◆ TASK INSTRUCTIONS:
- 1) In the ethics center announcement, shorten the paragraph that begins "Instead, the resources necessary" and keep its main facts.
- 2) Write out the ethics center announcement from "The Center for the Study of Ethics and Human Values at" up to and including "gifts and endowment.".
- 3) Carry the ethics center announcement further, starting after its final sentence.

◆ PASSAGE PROVIDED:
Center for the Study of Ethics and Human Values will close June 2010

The Center for the Study of Ethics and Human Values at Washington University will close, effective June 30, 2010. Many of the programs and work on ethics and human values will transition over the next year to the schools and other parts of the University.

The decision comes in the wake of significant shortfalls in funding for the center in the form of major gifts and endowment.

“Washington University and the Center for the Study of Ethics and Human Values are deeply grateful for the leadership, determination and imagination that Ira Kodner, M.D., the center’s director and the Solon and Bettie Gershman Professor of Surgery at the Washington University School of Medicine, has provided from the inception of the center,” said Edward S. Macias, Ph.D., provost, executive vice chancellor for academic affairs and the Barbara and David Thomas Distinguished Professor in Arts & Sciences. As the center’s director, Kodner led a collaborative, interdisciplinary effort to launch a Palliative Care Program in 2005 at Barnes-Jewish Hospital and Washington University School of Medicine.

“His commitment and his insight have been invaluable,” Macias said. “His work has been ably supported by Stuart Yoak, Ph.D., executive officer, and Judy O’Leary, administrative assistant.”

When the center was founded in 2003, its operations were predicated on the creation of a significant endowment to support it as a forum for examining some of the important ethical issues confronting society and humanity and to serve as a resource for studies of human values by faculty, students and the community.

Unfortunately, the requisite major gifts necessary for such an endowment did not materialize, and the prospects for such gifts are not likely to be realized — following a concerted effort to generate support.

Instead, the resources necessary to operate the center were provided as a subsidy by the schools of the University on a temporary basis. As University and school budgets have come to reflect the status of the global economy, it became apparent that without significant permanent, endowed funding, the center will need to transfer its operations to programs located within the schools of the University. For example, the center’s programs in medicine and medical ethics could become part of the School of Medicine.

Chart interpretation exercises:
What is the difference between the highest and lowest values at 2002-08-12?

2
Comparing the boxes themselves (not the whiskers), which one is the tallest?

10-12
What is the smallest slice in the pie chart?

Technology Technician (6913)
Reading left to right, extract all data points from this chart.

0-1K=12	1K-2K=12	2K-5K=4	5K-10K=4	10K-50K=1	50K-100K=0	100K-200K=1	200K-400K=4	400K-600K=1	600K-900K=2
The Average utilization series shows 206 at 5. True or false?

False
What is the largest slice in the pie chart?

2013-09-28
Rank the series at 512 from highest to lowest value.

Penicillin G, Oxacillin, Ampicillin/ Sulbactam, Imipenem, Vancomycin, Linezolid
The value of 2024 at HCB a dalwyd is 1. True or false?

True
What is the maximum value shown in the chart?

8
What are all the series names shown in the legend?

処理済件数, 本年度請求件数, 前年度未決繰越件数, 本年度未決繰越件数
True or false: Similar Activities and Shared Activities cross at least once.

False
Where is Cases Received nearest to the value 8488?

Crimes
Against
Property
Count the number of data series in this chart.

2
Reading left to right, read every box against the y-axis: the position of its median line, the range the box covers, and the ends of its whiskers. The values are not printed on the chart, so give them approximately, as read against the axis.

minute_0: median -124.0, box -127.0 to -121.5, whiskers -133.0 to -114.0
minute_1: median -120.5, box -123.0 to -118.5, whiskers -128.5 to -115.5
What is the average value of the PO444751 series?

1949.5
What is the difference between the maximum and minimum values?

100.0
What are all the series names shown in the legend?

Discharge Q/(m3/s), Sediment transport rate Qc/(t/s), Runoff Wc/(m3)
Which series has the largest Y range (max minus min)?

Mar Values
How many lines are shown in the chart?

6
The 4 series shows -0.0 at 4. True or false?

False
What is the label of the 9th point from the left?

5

◆ RESULTS BY TASK:
- 1) The University's schools paid to run the center through a temporary subsidy. As University and school budgets came to reflect the global economy, it became clear that without significant permanent, endowed funding, the center would have to move its operations into programs within the schools. For example, its programs in medicine and medical ethics could become part of the School of Medicine.

- 2)
The Center for the Study of Ethics and Human Values at Washington University will close, effective June 30, 2010. Many of the programs and work on ethics and human values will transition over the next year to the schools and other parts of the University.

The decision comes in the wake of significant shortfalls in funding for the center in the form of major gifts and endowment.

- 3)
“While the university regrets the need to discontinue the center as originally conceived, we are confident that programs within the schools of the University will continue to focus on many of the issues that the center was designed to address,” Macias said.

Among the accomplishments the center has achieved include the establishment of an endowed lectureship; support for lectures, workshops and debates; and several faculty and student research projects.

Gifts that have been made to the center will be applied toward maintaining future efforts consistent with the center’s goals and projects.

The University hopes to maintain the center’s momentum in developing dialogue and awareness for important ethics and human values issues through the efforts of school-based programs.

During its six years, the center has organized more than 200 programs with presentations made by more than 300 faculty and guest speakers, and it has awarded grants for ethics research and fellowships to more than 60 faculty and students at Washington University.

In its outreach efforts, the center has interacted with community leaders in such areas as law, medicine, social services, government and religion.